On Tuesday, 11 December 2012 at 19:57:55 UTC, Rob T wrote:
On Tuesday, 11 December 2012 at 13:19:56 UTC, foobar wrote:
First of all - Yay!

There are still a few open questions that need to be decided
before a suitable process can be defined.

I'd say we should _at most_
support _one_ previous stable version with critical bug fixes
only.

I agree with that as well, although I think that after a new major "stable" release, the previously stable should be supported (at a minimum kept available for download) for some time until the new stable is fully stabilized and most people have been able to adopt it. It may be good enough to just and pick and choose if the previous stable should get certain bug fixes or not until the support period runs out.


By support I meant specifically _bug fixes_. You can already download all previous released versions from the website and in no way am I arguing to change that policy. Even if we ever get to a point where we don't want to keep older releases which I doubt very much (each zip is only a few MBs and therefore insignificant on today's storage) - we could still easily just checkout the specific release tagged in git and just build that.

B. should we have public pre-release versions?

A lot of people will want to use the latest available changes for actual development, so the "testing" or "pre-release" branch should be public and kept reasonably stable, although anything can happen, so it's not considered "stable", just "stable enough" given that it may be supporting new features and improvements that have been selected for the next major stable release.

This is precisely what I addressed bellow. we have monthly build of our staging branch - call them monthly betas that include new upcoming features that are already stable enough to be released to the public for field testing and are tentative for the next actual release but until these feature actually get to a release they hold no guaranties and can be further modified based on the wider public testing - including changes in API. Once released, they do hold such guaranties of API stability. So these monthly betas will provide preview of language changes and allow people to prepare for future changes and also provide feedback.


I think we should release additional "releases" - call them beta, pre-release, release candidates, whatever. These are for staging changes, allowing to field test new features and language changes
before they are made final. Also allowing users to adjust their
code-bases.

I think you'll need at a minimum experimental branches for testing out new ideas, the main development branch witch is considered unstable (the master branch is probably best for this one as was suggested), a pre-release or testing branch that is used for preparing for the next major stable release, and of course the current stable branch which only receives bug fixes up until the next pre-release branch is merged into stable.

See comment above. the pre-release will contain new features already stable enough to be consumes by the general public _before_ we the developers are ready to a commit finally to their API. E.g. Walter's release of DMD with attributes that was already tested and working but after release people argued about changing its syntax from [attributes] to @(attributes).

developers can have their own experimental branches for their own tests and new ideas, but once a feature reaches pre-release it should already be tested and working and ready for public consumption without commiting to a final API.

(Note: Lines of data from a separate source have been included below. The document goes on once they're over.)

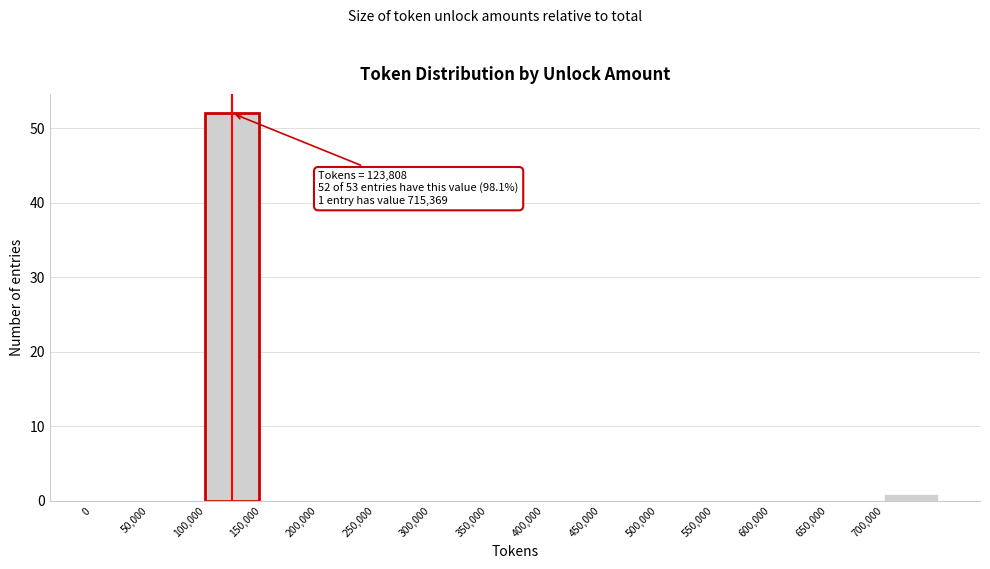

Over which range of the x-axis is the bar tallest?

100000 to 150000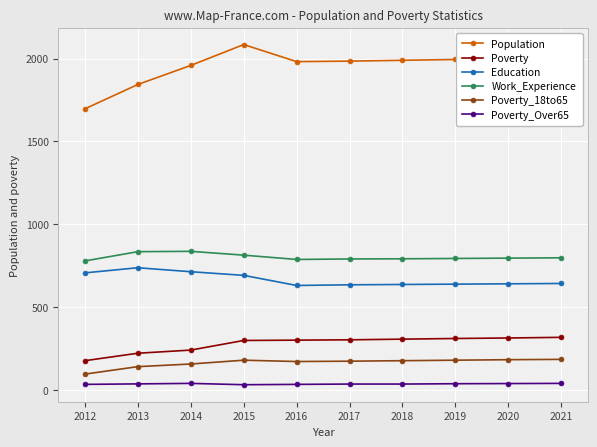

What is the lowest value of the Poverty series?

177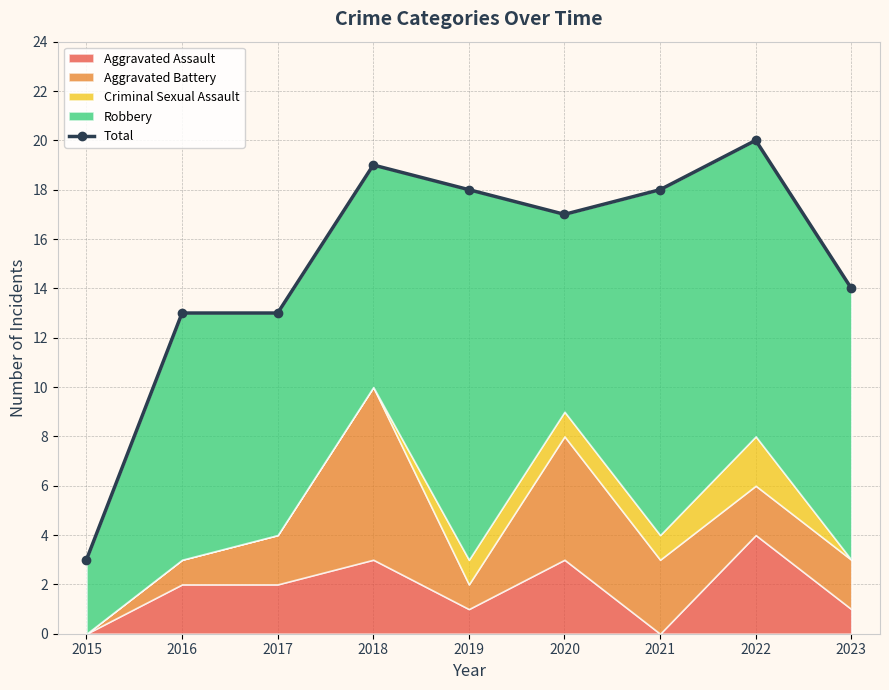

Is it true that the value at 2021 is 18?

True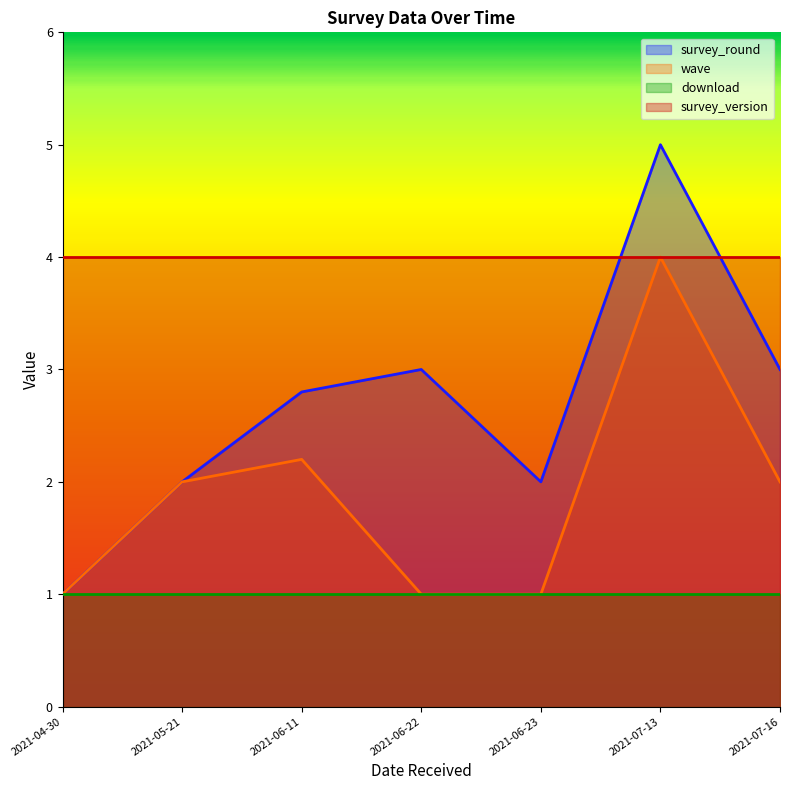

True or false: survey_version and survey_round intersect in this chart.

True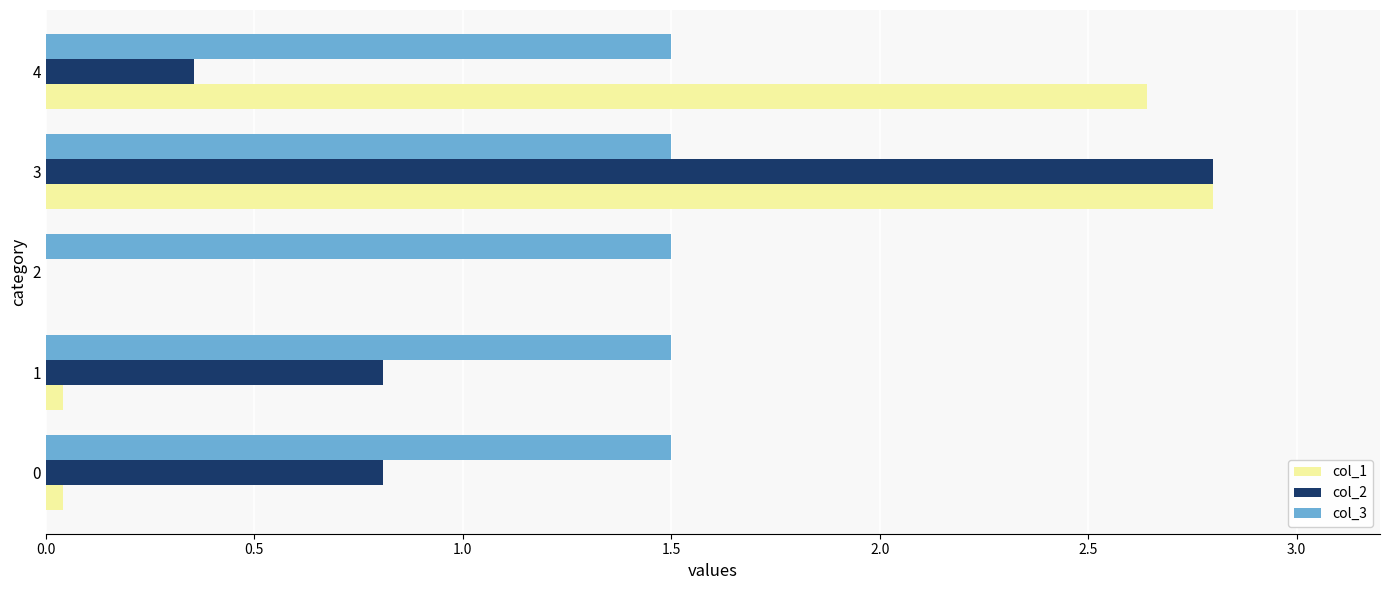

The value of col_2 at 1 is 0.8. True or false?

True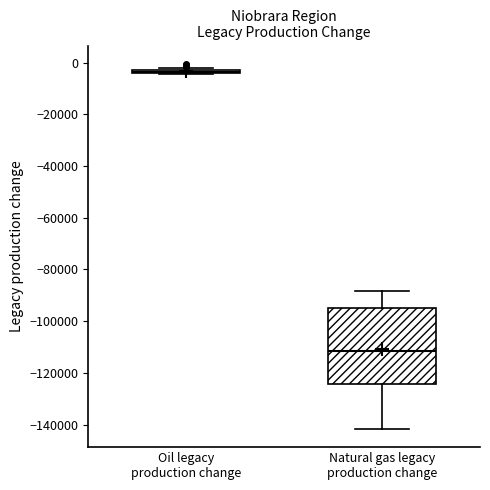

Comparing the boxes themselves (not the whiskers), which one is the tallest?

Natural gas legacy production change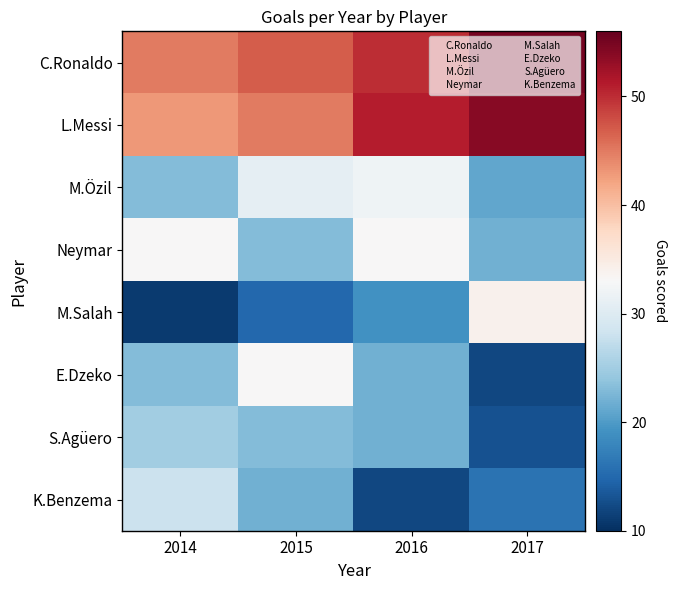

Reading right to left, list all the values displayed in this chart.

C.Ronaldo: 2017=55	2016=50	2015=47	2014=45
L.Messi: 2017=54	2016=51	2015=45	2014=43
M.Özil: 2017=21	2016=32	2015=31	2014=23
Neymar: 2017=22	2016=33	2015=23	2014=33
M.Salah: 2017=34	2016=19	2015=15	2014=11
E.Dzeko: 2017=12	2016=22	2015=33	2014=23
S.Agüero: 2017=13	2016=22	2015=23	2014=25
K.Benzema: 2017=16	2016=12	2015=22	2014=28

One more thing, is that we should adopt a version numbering system that is appropriate to indicate major, minor, and bug fix releases. The method of major.minor.revision can work well for us, but there may be alternatives that will work even better depending on what the process ends up being.

I really don't care about the numbering scheme and this is irrelevant to the topic of this discussion. We are discussing the PROCESS of development. How the releases are tagged is completely beside the point and could be named after sweet delights, cat names, Parks or even digits of PI. I really don't care and it really is _not important_. This is one of those fundamental things that are required to truly understand git - versions are the _content_ (code) they contain and are identified by a hash of that content. This is pure bikesheding but why not: Why not extend the astronomical theme to releases as well? What would you say about the latest Pluto release of DMD? ;)
(Yeah, I know this is already used by the eclipse project..)


What I'd hate to see continuing, is a major new release going out with no indication in the version number that it is a major new release as opposed to a minor revision change. For example, the current DMD stable is 2.060, and the next release will be 2.061, but it includes brand new poorly tested features, and one of them is still being debated on, therefore it may be subject to change. The next release will be anything but a minor update and it should not even be considered as a stable release, it's more like a pre-release version for testing and for adoption by those who absolutely need the latest "reasonably stable" version for their development work.